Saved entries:
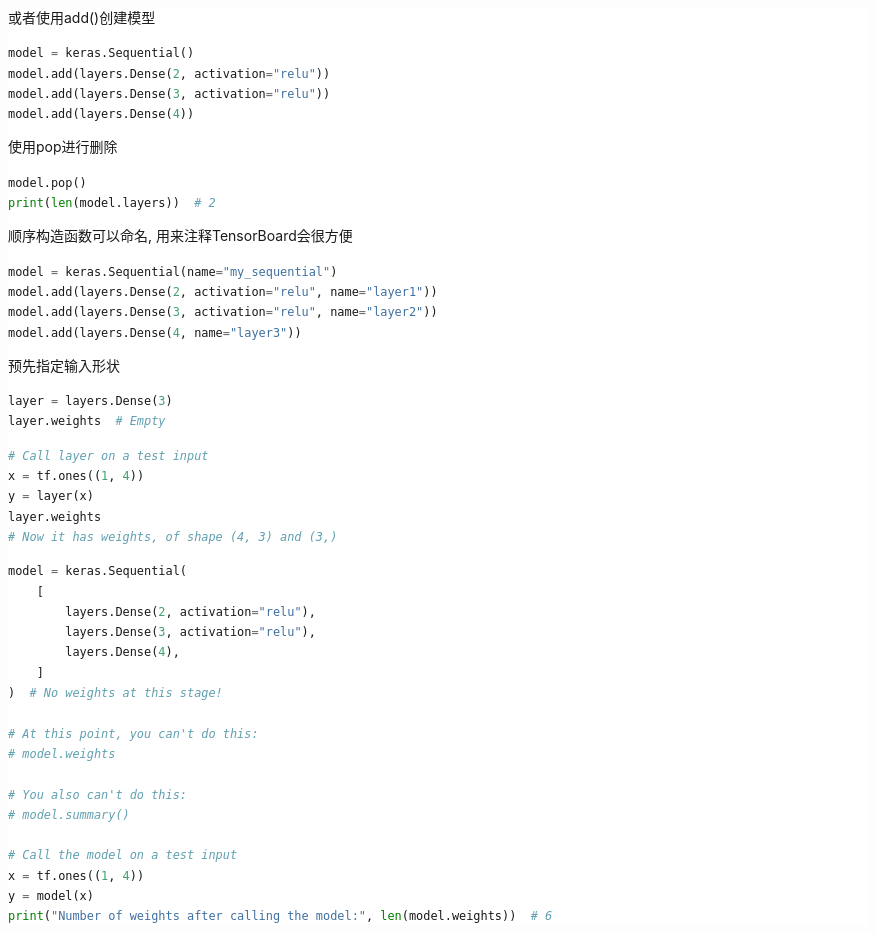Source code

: 或者使用add()创建模型

```python
model = keras.Sequential()
model.add(layers.Dense(2, activation="relu"))
model.add(layers.Dense(3, activation="relu"))
model.add(layers.Dense(4))
```

使用pop进行删除

```python
model.pop()
print(len(model.layers))  # 2
```

顺序构造函数可以命名, 用来注释TensorBoard会很方便

```python
model = keras.Sequential(name="my_sequential")
model.add(layers.Dense(2, activation="relu", name="layer1"))
model.add(layers.Dense(3, activation="relu", name="layer2"))
model.add(layers.Dense(4, name="layer3"))
```

预先指定输入形状

```python
layer = layers.Dense(3)
layer.weights  # Empty
```

```python
# Call layer on a test input
x = tf.ones((1, 4))
y = layer(x)
layer.weights  
# Now it has weights, of shape (4, 3) and (3,)
```

```python
model = keras.Sequential(
    [
        layers.Dense(2, activation="relu"),
        layers.Dense(3, activation="relu"),
        layers.Dense(4),
    ]
)  # No weights at this stage!

# At this point, you can't do this:
# model.weights

# You also can't do this:
# model.summary()

# Call the model on a test input
x = tf.ones((1, 4))
y = model(x)
print("Number of weights after calling the model:", len(model.weights))  # 6
```
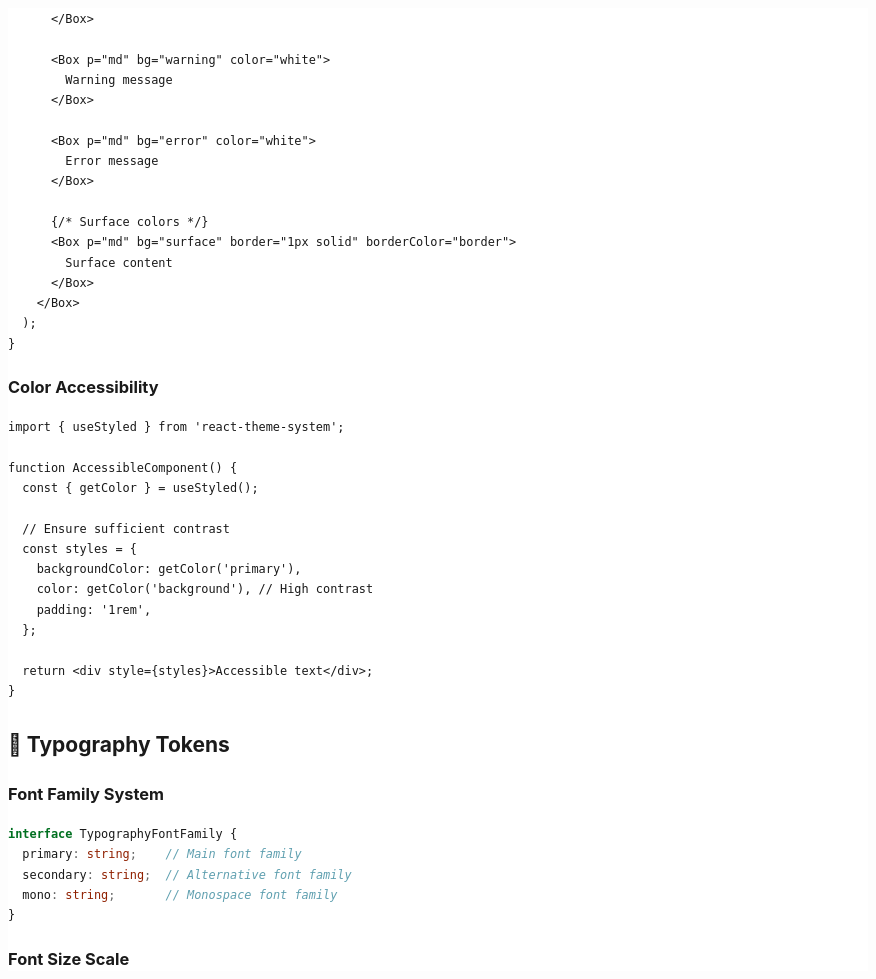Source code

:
 ```tsx
      </Box>
      
      <Box p="md" bg="warning" color="white">
        Warning message
      </Box>
      
      <Box p="md" bg="error" color="white">
        Error message
      </Box>
      
      {/* Surface colors */}
      <Box p="md" bg="surface" border="1px solid" borderColor="border">
        Surface content
      </Box>
    </Box>
  );
}
```

### Color Accessibility

```tsx
import { useStyled } from 'react-theme-system';

function AccessibleComponent() {
  const { getColor } = useStyled();
  
  // Ensure sufficient contrast
  const styles = {
    backgroundColor: getColor('primary'),
    color: getColor('background'), // High contrast
    padding: '1rem',
  };
  
  return <div style={styles}>Accessible text</div>;
}
```

## 📝 Typography Tokens

### Font Family System

```typescript
interface TypographyFontFamily {
  primary: string;    // Main font family
  secondary: string;  // Alternative font family
  mono: string;       // Monospace font family
}
```

### Font Size Scale
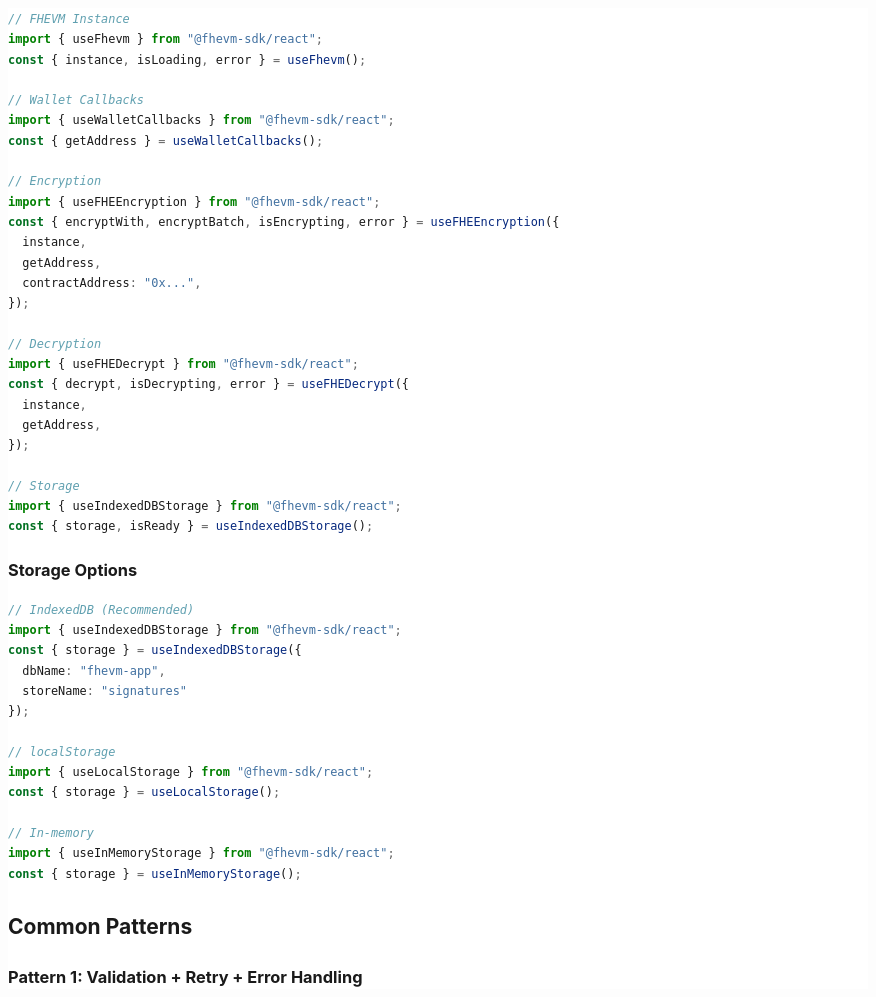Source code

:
 ```typescript
// FHEVM Instance
import { useFhevm } from "@fhevm-sdk/react";
const { instance, isLoading, error } = useFhevm();

// Wallet Callbacks
import { useWalletCallbacks } from "@fhevm-sdk/react";
const { getAddress } = useWalletCallbacks();

// Encryption
import { useFHEEncryption } from "@fhevm-sdk/react";
const { encryptWith, encryptBatch, isEncrypting, error } = useFHEEncryption({
  instance,
  getAddress,
  contractAddress: "0x...",
});

// Decryption
import { useFHEDecrypt } from "@fhevm-sdk/react";
const { decrypt, isDecrypting, error } = useFHEDecrypt({
  instance,
  getAddress,
});

// Storage
import { useIndexedDBStorage } from "@fhevm-sdk/react";
const { storage, isReady } = useIndexedDBStorage();
```

### Storage Options

```typescript
// IndexedDB (Recommended)
import { useIndexedDBStorage } from "@fhevm-sdk/react";
const { storage } = useIndexedDBStorage({
  dbName: "fhevm-app",
  storeName: "signatures"
});

// localStorage
import { useLocalStorage } from "@fhevm-sdk/react";
const { storage } = useLocalStorage();

// In-memory
import { useInMemoryStorage } from "@fhevm-sdk/react";
const { storage } = useInMemoryStorage();
```

## Common Patterns

### Pattern 1: Validation + Retry + Error Handling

**Your assignment:** Your task is to retype all the entries exactly and leave out any pictures.

**Response area:**
Source code

: 或者使用add()创建模型

```python
model = keras.Sequential()
model.add(layers.Dense(2, activation="relu"))
model.add(layers.Dense(3, activation="relu"))
model.add(layers.Dense(4))
```

使用pop进行删除

```python
model.pop()
print(len(model.layers))  # 2
```

顺序构造函数可以命名, 用来注释TensorBoard会很方便

```python
model = keras.Sequential(name="my_sequential")
model.add(layers.Dense(2, activation="relu", name="layer1"))
model.add(layers.Dense(3, activation="relu", name="layer2"))
model.add(layers.Dense(4, name="layer3"))
```

预先指定输入形状

```python
layer = layers.Dense(3)
layer.weights  # Empty
```

```python
# Call layer on a test input
x = tf.ones((1, 4))
y = layer(x)
layer.weights  
# Now it has weights, of shape (4, 3) and (3,)
```

```python
model = keras.Sequential(
    [
        layers.Dense(2, activation="relu"),
        layers.Dense(3, activation="relu"),
        layers.Dense(4),
    ]
)  # No weights at this stage!

# At this point, you can't do this:
# model.weights

# You also can't do this:
# model.summary()

# Call the model on a test input
x = tf.ones((1, 4))
y = model(x)
print("Number of weights after calling the model:", len(model.weights))  # 6
```
Source code

:
 ```tsx
      </Box>
      
      <Box p="md" bg="warning" color="white">
        Warning message
      </Box>
      
      <Box p="md" bg="error" color="white">
        Error message
      </Box>
      
      {/* Surface colors */}
      <Box p="md" bg="surface" border="1px solid" borderColor="border">
        Surface content
      </Box>
    </Box>
  );
}
```

### Color Accessibility

```tsx
import { useStyled } from 'react-theme-system';

function AccessibleComponent() {
  const { getColor } = useStyled();
  
  // Ensure sufficient contrast
  const styles = {
    backgroundColor: getColor('primary'),
    color: getColor('background'), // High contrast
    padding: '1rem',
  };
  
  return <div style={styles}>Accessible text</div>;
}
```

## 📝 Typography Tokens

### Font Family System

```typescript
interface TypographyFontFamily {
  primary: string;    // Main font family
  secondary: string;  // Alternative font family
  mono: string;       // Monospace font family
}
```

### Font Size Scale
Source code

:
 ```typescript
// FHEVM Instance
import { useFhevm } from "@fhevm-sdk/react";
const { instance, isLoading, error } = useFhevm();

// Wallet Callbacks
import { useWalletCallbacks } from "@fhevm-sdk/react";
const { getAddress } = useWalletCallbacks();

// Encryption
import { useFHEEncryption } from "@fhevm-sdk/react";
const { encryptWith, encryptBatch, isEncrypting, error } = useFHEEncryption({
  instance,
  getAddress,
  contractAddress: "0x...",
});

// Decryption
import { useFHEDecrypt } from "@fhevm-sdk/react";
const { decrypt, isDecrypting, error } = useFHEDecrypt({
  instance,
  getAddress,
});

// Storage
import { useIndexedDBStorage } from "@fhevm-sdk/react";
const { storage, isReady } = useIndexedDBStorage();
```

### Storage Options

```typescript
// IndexedDB (Recommended)
import { useIndexedDBStorage } from "@fhevm-sdk/react";
const { storage } = useIndexedDBStorage({
  dbName: "fhevm-app",
  storeName: "signatures"
});

// localStorage
import { useLocalStorage } from "@fhevm-sdk/react";
const { storage } = useLocalStorage();

// In-memory
import { useInMemoryStorage } from "@fhevm-sdk/react";
const { storage } = useInMemoryStorage();
```

## Common Patterns

### Pattern 1: Validation + Retry + Error Handling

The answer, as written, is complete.